__Passage to read__.
- - - - - - -

The Mobile-Cloud Axis Needs A Modern Authorization System. XACML 3 Isn’t It
Andras Cser probed a sore spot in IAM last week with his post, “XACML Is Dead.” It’s a necessary conversation (though I did see a glint in his eye at the Forrester BT Forum after he pressed Publish!). Our Q3 2012 Identity Standards TechRadar showed that XACML has already crested the peak of its moderate success trajectory, heading for decline. We haven’t seen its business value-add or ecosystem grow since then, despite the publication of XACML 3.0 and a few other bright spots, such as Axiomatics’ recent funding round.

- - - - - - -

__Recorded information__.
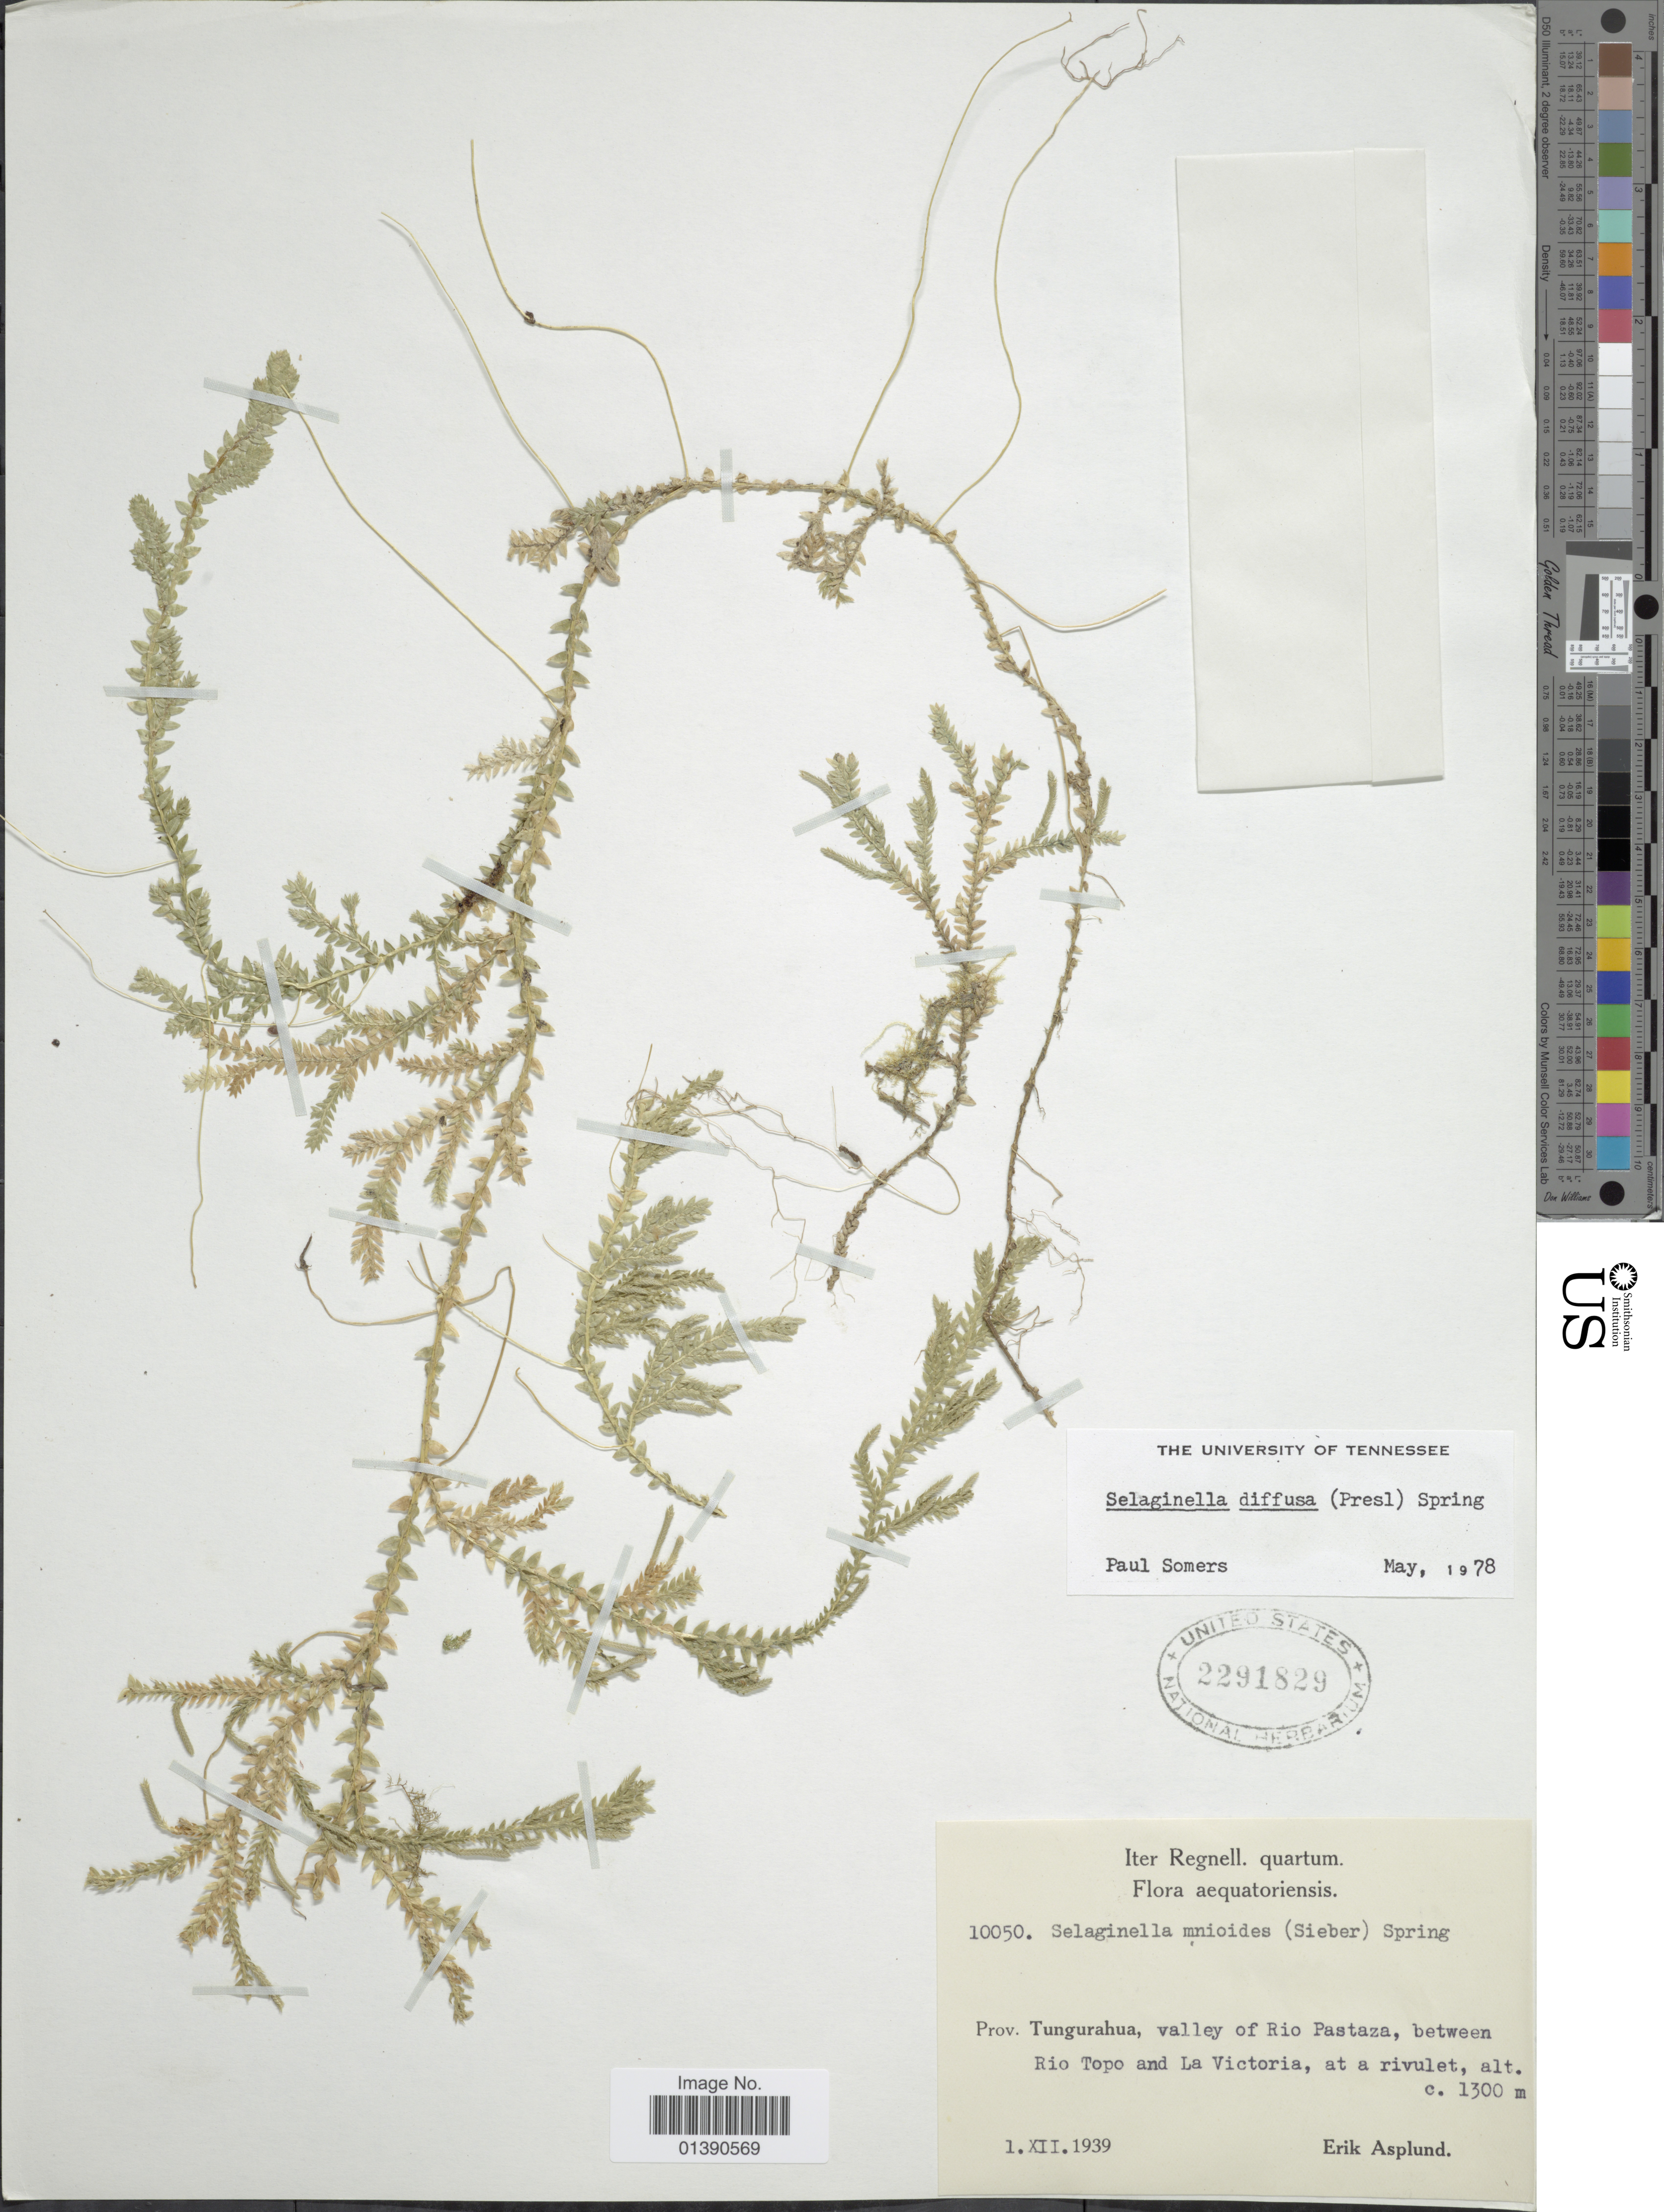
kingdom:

- - - - - - -

__What you will do__.
Answer from the passage on XACML:
(a) According to the headline, what does the mobile-cloud axis need?
(b) What was the title of Andras Cser's post?
(c) Whose recent funding round is named as a bright spot?
Rely only on the text about XACML, not on the listing.

__Exercise answer__.
(a) A modern authorization system
(b) "XACML Is Dead."
(c) Axiomatics'